Prize winning member X2
Location
London
I think you've over estimated the speed of the van. Clicking through frame by frame from from 19 to 20 seconds, the front wheels are about 0.75m from the end of the painted triangle. At 20 seconds the rear wheels have just passed the triangle. Within this time frame the van has travelled it's wheelbase (mercedes sprinter) 3.1m + 2.0m (in reality only 1.0m but i've added a metre in so as not to underestimate)= 5.1m/s or 11.4mph
Fantastic waste of time :okay: Well done :laugh:
 

Ajax Bay

Guru
Location
East Devon
And the van's driver was preparing to stop/give way just beyond the cycle-path crossing because its driver could see a cyclist approaching fast and indicating, helpfully and for the avoidance of doubt, his intention to bear right, following the road with precedence.
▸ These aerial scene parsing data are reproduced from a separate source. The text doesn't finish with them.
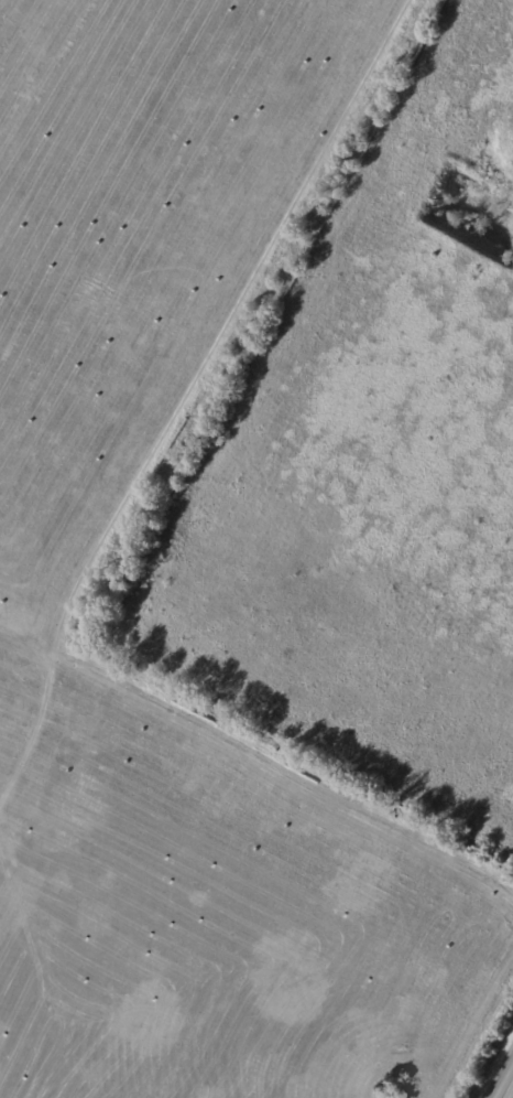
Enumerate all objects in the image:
crop: (128, 318)
road: (507, 1087)

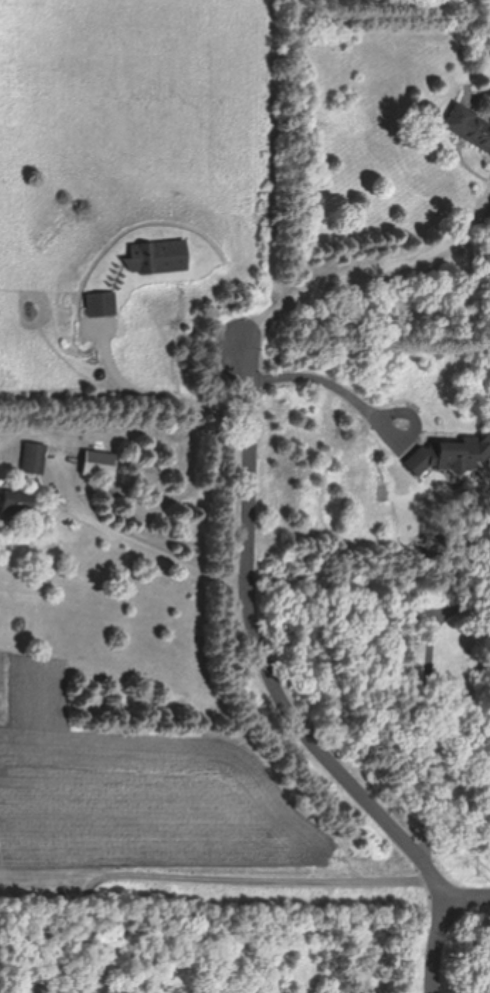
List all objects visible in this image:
building: (469, 126)
building: (157, 256)
road: (362, 275)
building: (100, 303)
road: (339, 385)
road: (161, 398)
building: (446, 455)
building: (34, 457)
building: (100, 464)
building: (16, 504)
road: (149, 550)
road: (264, 645)
road: (432, 703)
road: (214, 873)
road: (442, 884)
road: (466, 892)
road: (441, 943)

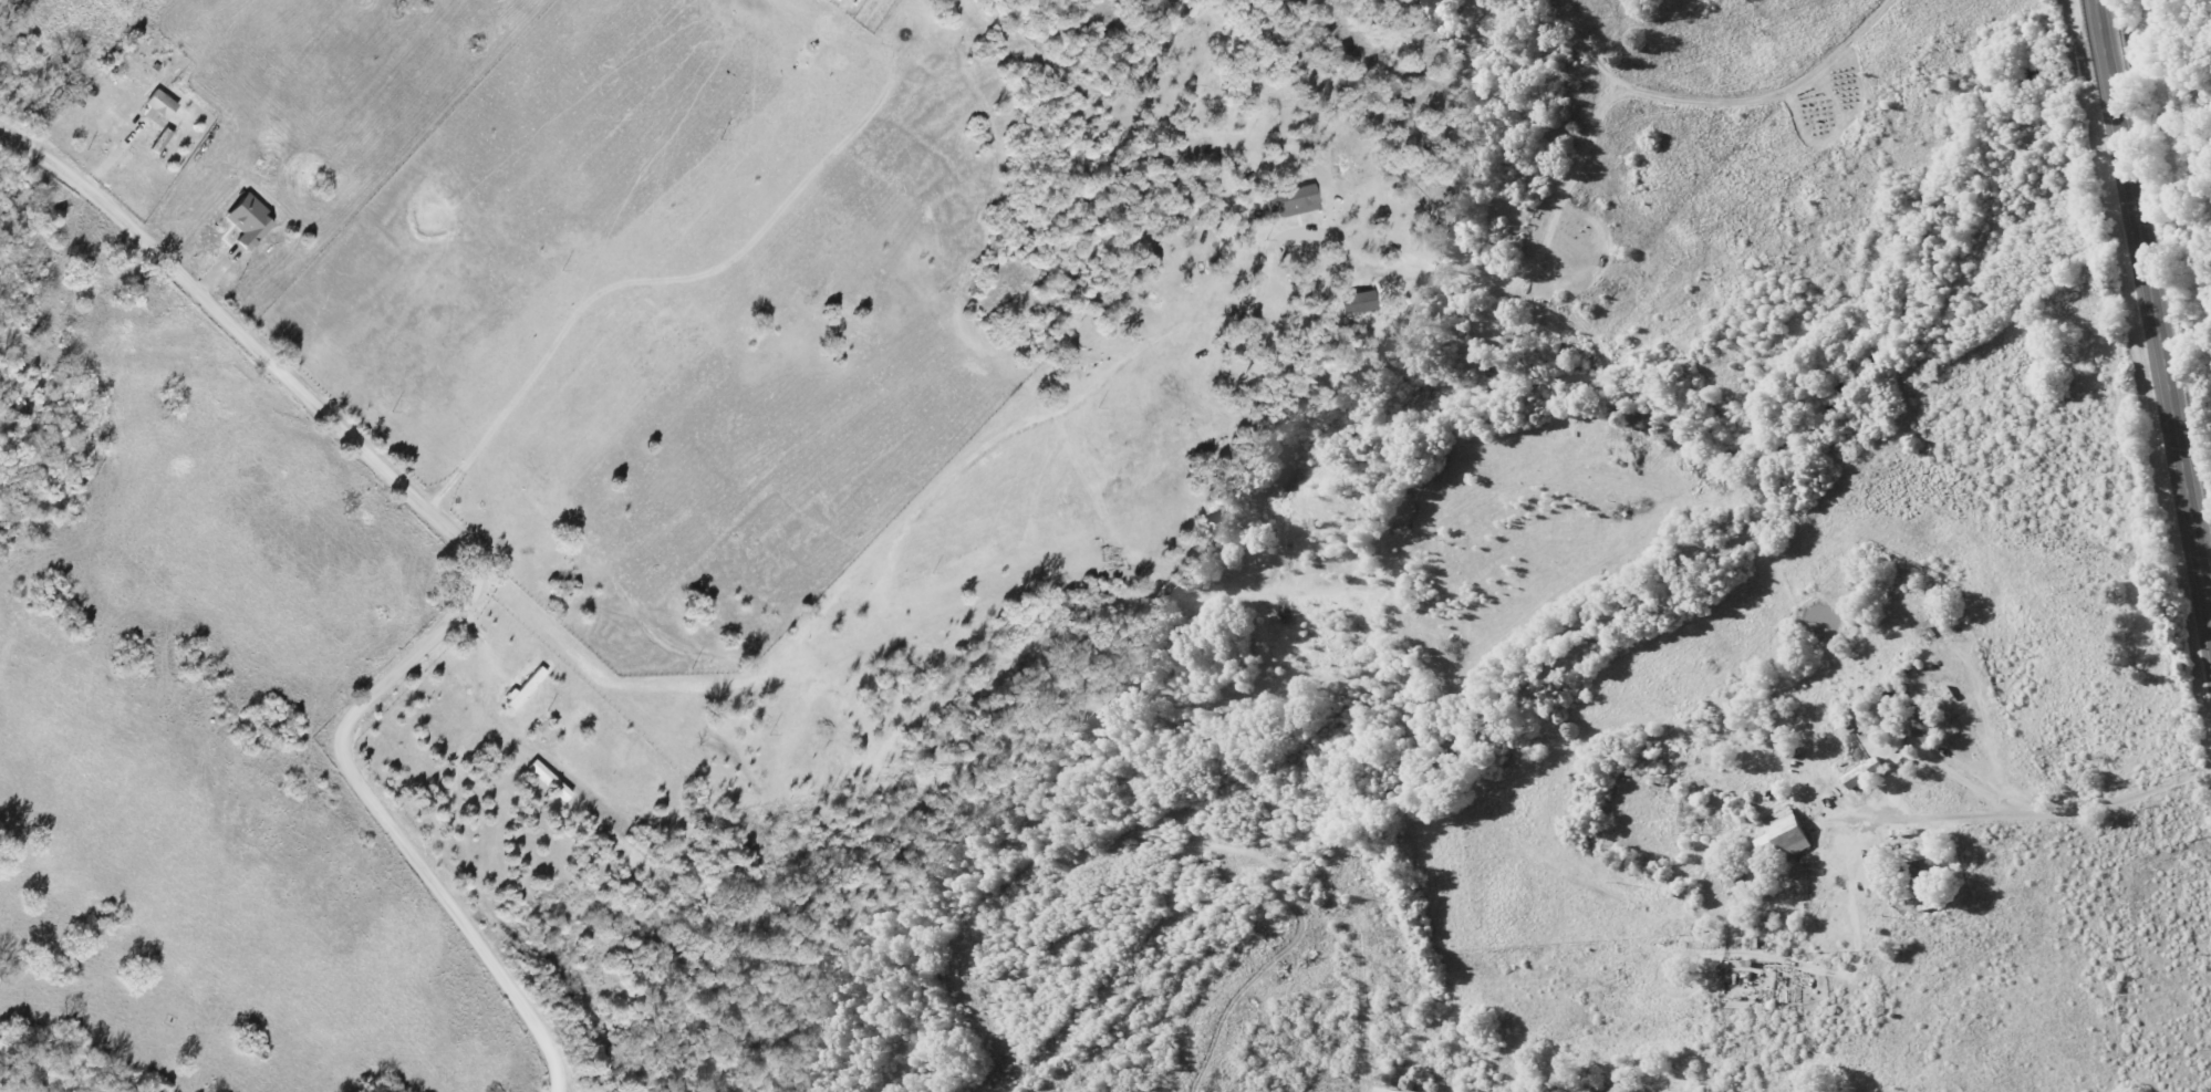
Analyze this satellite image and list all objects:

In the event the cyclist kept left so the van driver, who had an excellent view, proceeded. My effort to estimate the van's speed came out lower than 20mph with a significant possible error. I reckon the cyclist and the van were approaching the junction at about the same speed (see video).
 

DRM

Guru
Location
West Yorks
For what it's worth, and I'll probably get flamed for suggesting this, in order to cross that road (I:e in front of the van) I think it would be safer if it was traffic light controlled, as you press the button, light goes red for traffic on the road, cyclist/pedestrian crosses over, even to turn left, if the other road users are anything like on one cycle lane near me, motor vehicles inevitably have their near side wheel inside the cycle lane, so I would also be very wary turning left too.
I think sooner rather than later, someone will get killed on that shambles of a cycle lane.